Chapitre III : Mise en scène de l’auteur et discours romanesque

1) Du roman d’idées aux je de la mise en abyme

La problématique de l’invention romanesque, passée au prisme de l’idéologie politique et des règles esthétiques qui régissent l’élaboration d’un roman d’idées, nous a conduit à faire dialoguer Gide et Semprun. En effet, les deux auteurs se rejoignent dans une relation intertextuelle fondée sur la lecture de Gide par Semprun, qui emprunte à son prédécesseur les procédés romanesques qui servent son projet d’écriture, l’amènent à « faire [du] témoignage [...] un espace de création » (EV25-26).

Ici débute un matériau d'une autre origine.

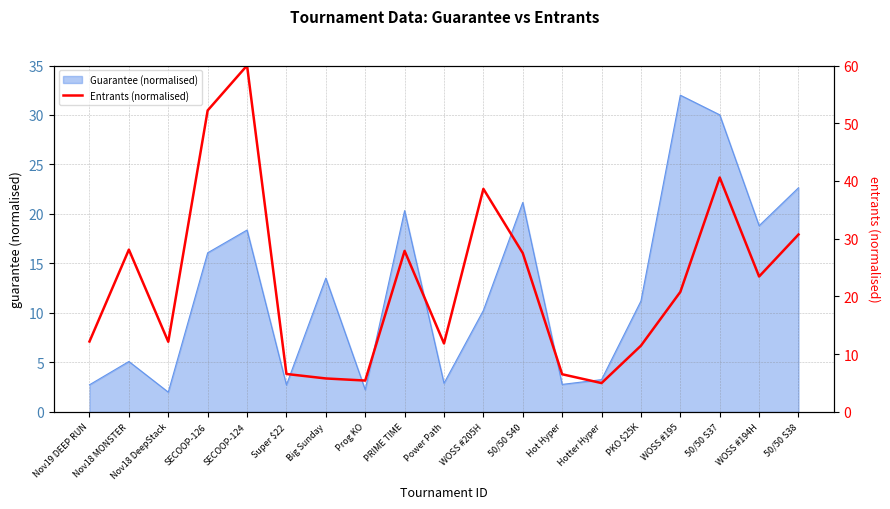

Between 50/50 S38 and Nov19 DEEP RUN, which is larger?

50/50 S38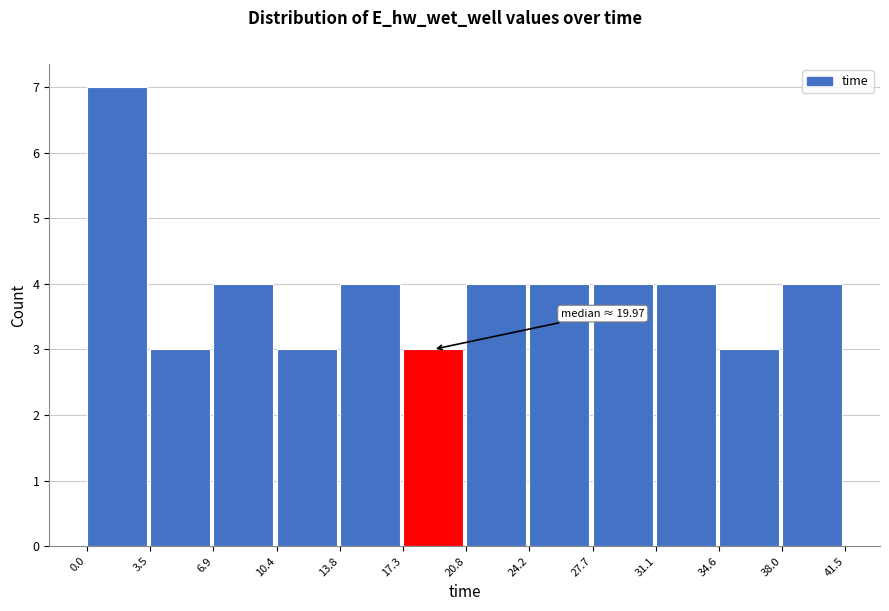

Over which range of the x-axis is the bar tallest?

0.0 to 3.5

Suivons donc la direction indiquée par Gide dans le Journal des Faux-monnayeurs, pour étudier ce qui apparaît comme une relation de continuité entre la volonté de l’auteur d’exposer des idées dans le roman et sa création d’un « personnage (le romancier) ». Au fur et à mesure, cette lecture de Gide nous permettra de conceptualiser les enjeux de la mise en scène de l’auteur chez Semprun, pour observer d’abord sa réalisation romanesque dans L’Algarabie (1981), livre d’imagination qui se distingue ainsi des œuvres de témoignage100. Ayant à son sujet étudié la mise en scène de l’auteur comme un procédé purement romanesque, il sera temps de revenir au Grand voyage pour en proposer une nouvelle lecture, et observer la manière dont la mise en scène de l’auteur contribue de manière essentielle à la problématique du témoignage et à sa relation au discours romanesque.

Notes
100.

Quoique la distinction soit toujours délicate, tant les textes historiques s’emplissent de fiction, et tant les romans d’imagination s’inscrivent dans un contexte historique. On verra de quelle manière cette ambiguïté se met en place dans L’Algarabie.